What the exercise asks
Transcribe every entry verbatim; omit pictures.

Top of Task input

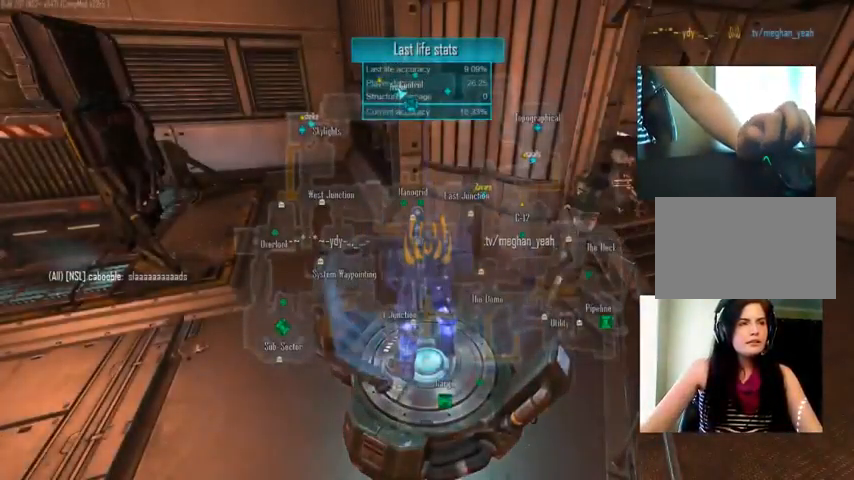
{"keys": ["c", "ctrl"], "mouse": [], "events": []}
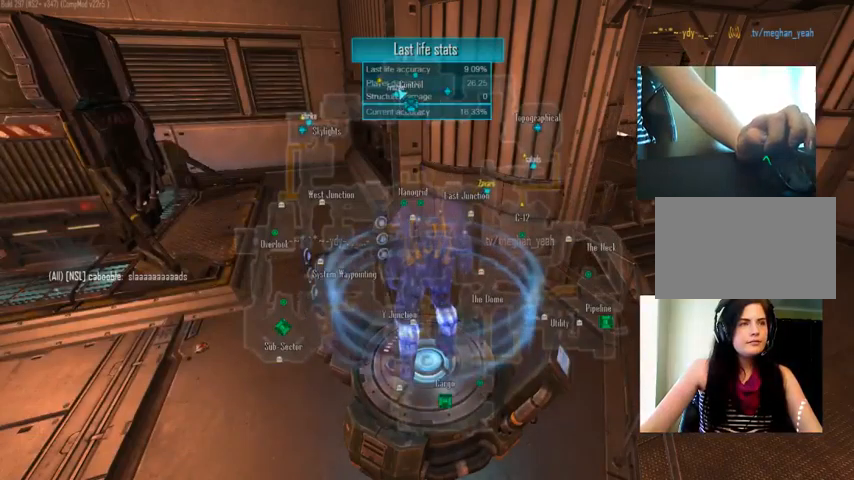
{"keys": ["c", "ctrl"], "mouse": [], "events": []}
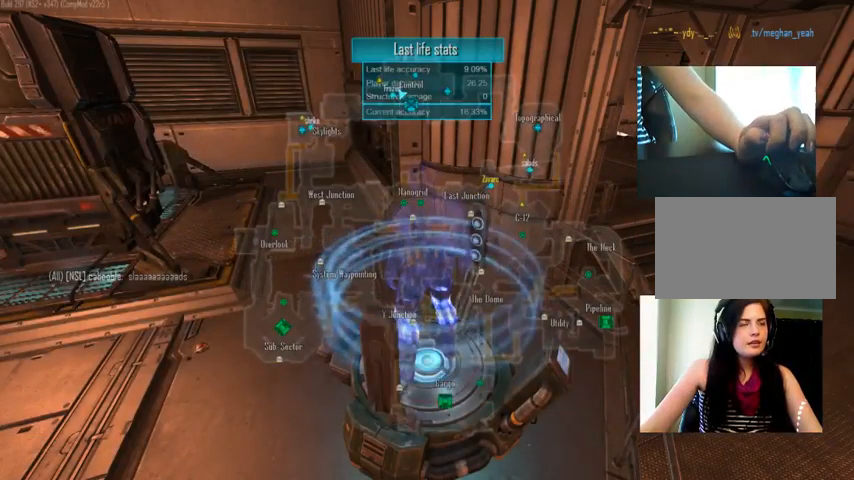
{"keys": ["c"], "mouse": [], "events": [[167, "ctrl", "up"]]}
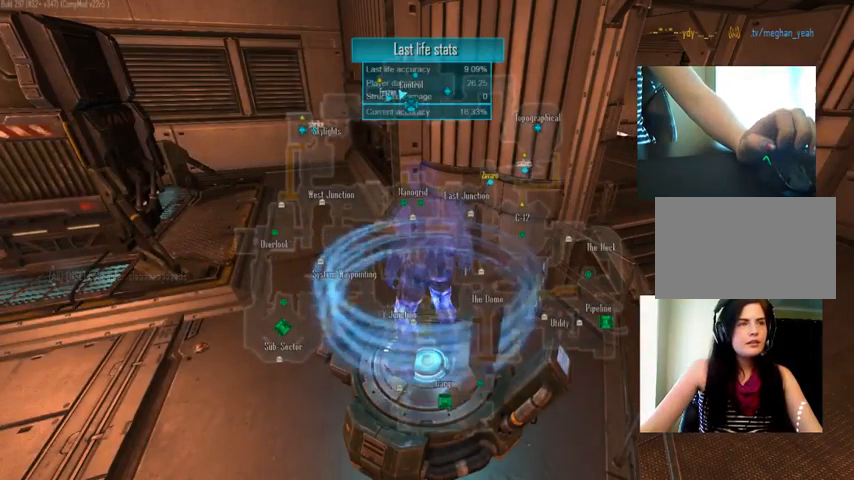
{"keys": ["c"], "mouse": [], "events": []}
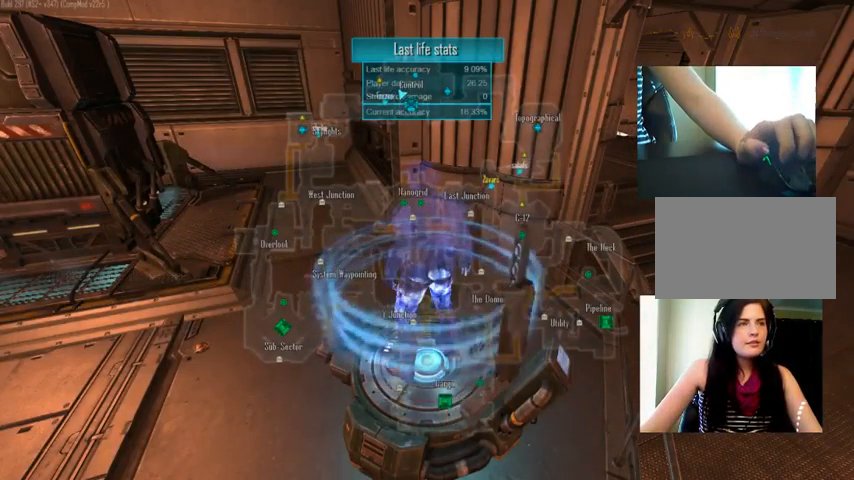
{"keys": ["c"], "mouse": [], "events": []}
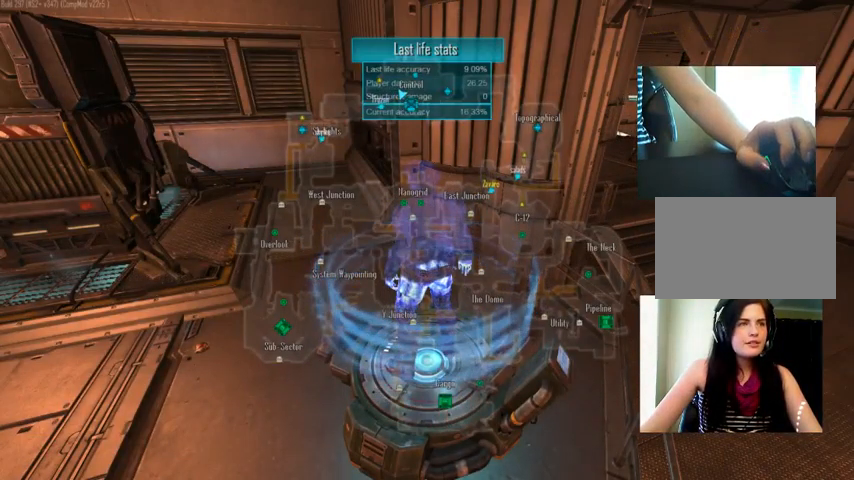
{"keys": ["c"], "mouse": [], "events": []}
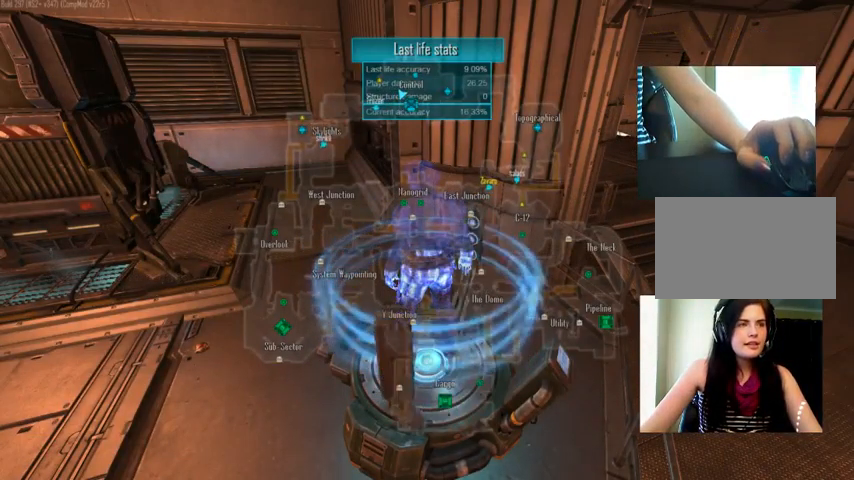
{"keys": ["c"], "mouse": [], "events": []}
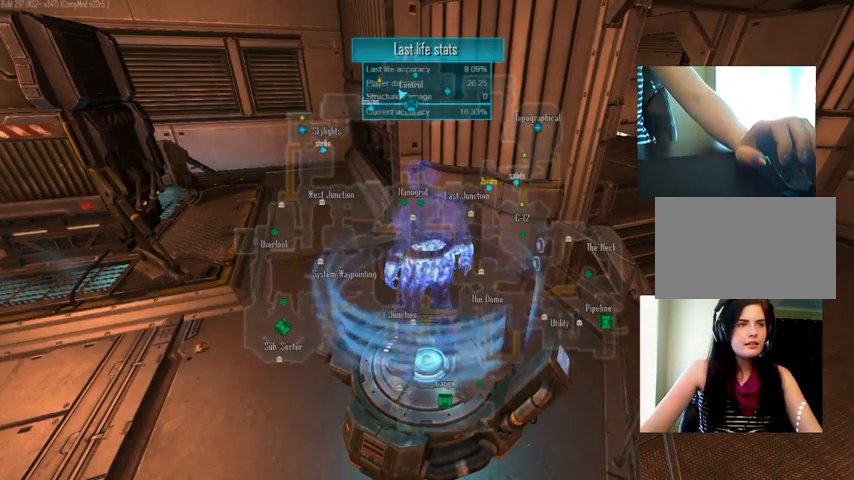
{"keys": ["c"], "mouse": [], "events": []}
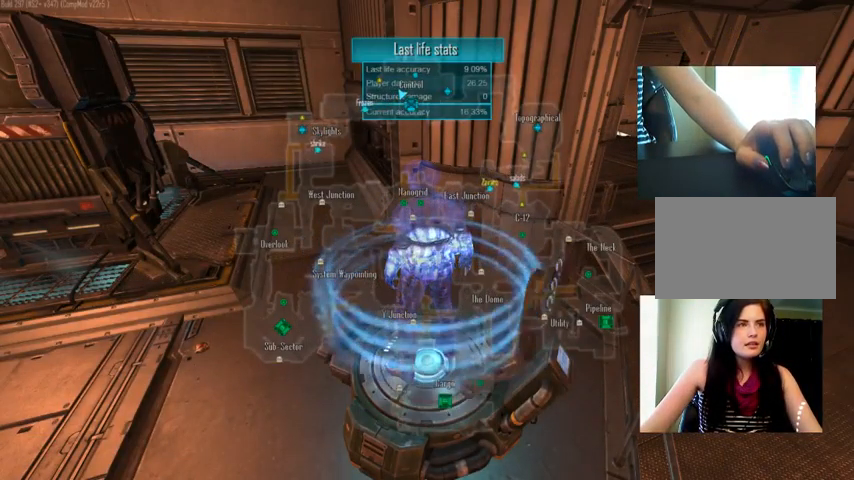
{"keys": ["c"], "mouse": [], "events": []}
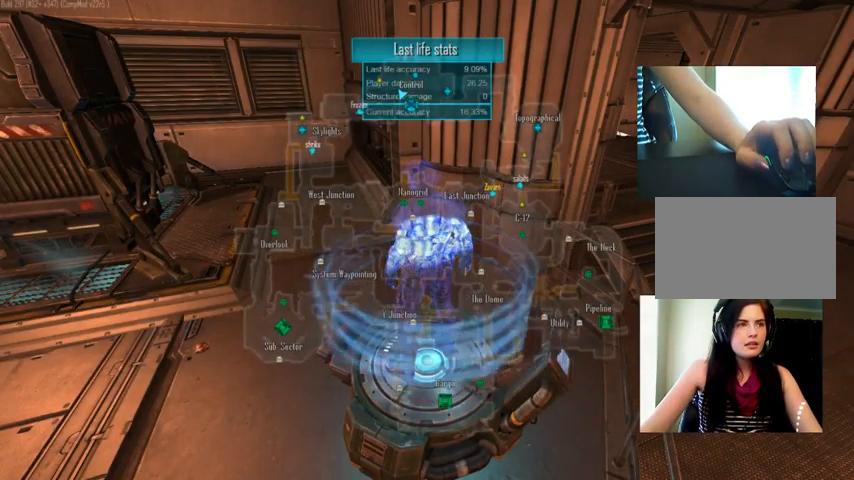
{"keys": ["c"], "mouse": [], "events": []}
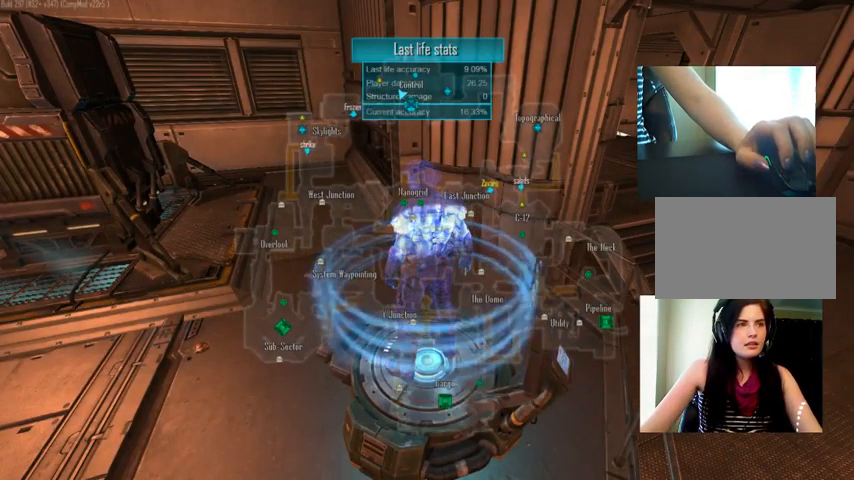
{"keys": ["c"], "mouse": [], "events": []}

Bottom of Task input

Result of the exercise
{"keys": ["c", "ctrl"], "mouse": [], "events": []}
{"keys": ["c", "ctrl"], "mouse": [], "events": []}
{"keys": ["c"], "mouse": [], "events": [[167, "ctrl", "up"]]}
{"keys": ["c"], "mouse": [], "events": []}
{"keys": ["c"], "mouse": [], "events": []}
{"keys": ["c"], "mouse": [], "events": []}
{"keys": ["c"], "mouse": [], "events": []}
{"keys": ["c"], "mouse": [], "events": []}
{"keys": ["c"], "mouse": [], "events": []}
{"keys": ["c"], "mouse": [], "events": []}
{"keys": ["c"], "mouse": [], "events": []}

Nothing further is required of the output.